De La Hoya: Mayweather’s showing insecurity with catch-weight for Canelo fight

By Rob Smith - 07/01/2013 - Comments

canelo 02(Photo credit: Alma Montiel) Oscar De La Hoya doesn’t like the idea of Floyd Mayweather Jr. facing Golden Boy Promotions’ fighter WBA/WBC junior middleweight champion Saul “Canelo” Alvarez at a catch-weight of 152 pounds instead of at the full weight for the junior middleweight division at 154. De La Hoya thinks Mayweather has some worry about the fight because otherwise he’d have agreed to fight the 22-year-old Canelo at the full weight.

De La Hoya said to the Boxingchannel, “I think it’s a little bit of that insecurity factor coming into play. If you fight someone, you don’t need to shave off a couple of pounds because you feel they’re going to come in weak or because it’s going to be an advantage. We have weight classes for that reason. It’s [the catch-weight] going to help Canelo’s speed and help him be a faster fighter.”

I’m not sure that De La Hoya is seeing things from Mayweather’s perspective in this fight. It seems like De La Hoya is seeing it through the eyes of a promoter trying to look out for his young fighter Canelo that he’s trying to turn into a pay per view star so that he can start bringing in the big cash for Golden Boy.
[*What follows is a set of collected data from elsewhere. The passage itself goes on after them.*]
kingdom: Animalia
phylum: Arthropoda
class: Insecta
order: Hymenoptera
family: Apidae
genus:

If you look at it from Mayweather’s perspective, he’s been fighting at around 150 lbs. after he rehydrates for his fights at welterweight. He has the WBA junior middleweight title after being Miguel Cotto last year, but Mayweather isn’t a junior middleweight physically. He’s a guy that moved up in weight and beat up a vulnerable fighter in Cotto, who has seen better days.

Canelo weighed 172 lbs. for his last fight against Austin Trout, and that’s over 20 pounds more than Mayweather weighed for his last fight. Canelo is barely making weight for his fights at 154, and he actually weighed more for his last fight against Trout than WBA middleweight champion Gennady Golovkin did for his fight with Matthew Macklin last Saturday night, and Golovkin is a middleweight.

So what we’re really talking about here is a fighter that is really more of a middleweight in Canelo facing a true welterweight in Mayweather. As De La Hoya said, “we have weight classes for that that reason,” but what we’re seeing more and more in boxing is fighters like Canelo and Julio Cesar Chavez Jr. fighting in weight classes much lighter than their actual weights when they come into their fights, and this gives them a tremendous advantage over their lighter opponents.

Thus far, the sanctioning bodies aren’t doing anything to stop this practice by installing strict rehydration limits to keep guys from rehydrating 15-25 pounds overnight and outweighing their opponents by a huge amount. So you can’t blame Mayweather for asking for Canelo to come in two pounds lighter than the limit when you see him rehydrating to 172 lbs. for his fights.

Mayweather isn’t going to rehydrate into the 170s, so why should he fight someone that heavy? Canelo out-weighed the WBA middleweight champion of the world in Gennady Golovkin for his last fight. A better question is why is Canelo fighting at 154 against 147 lb. welterweights instead of in the middleweight division against guys his own size?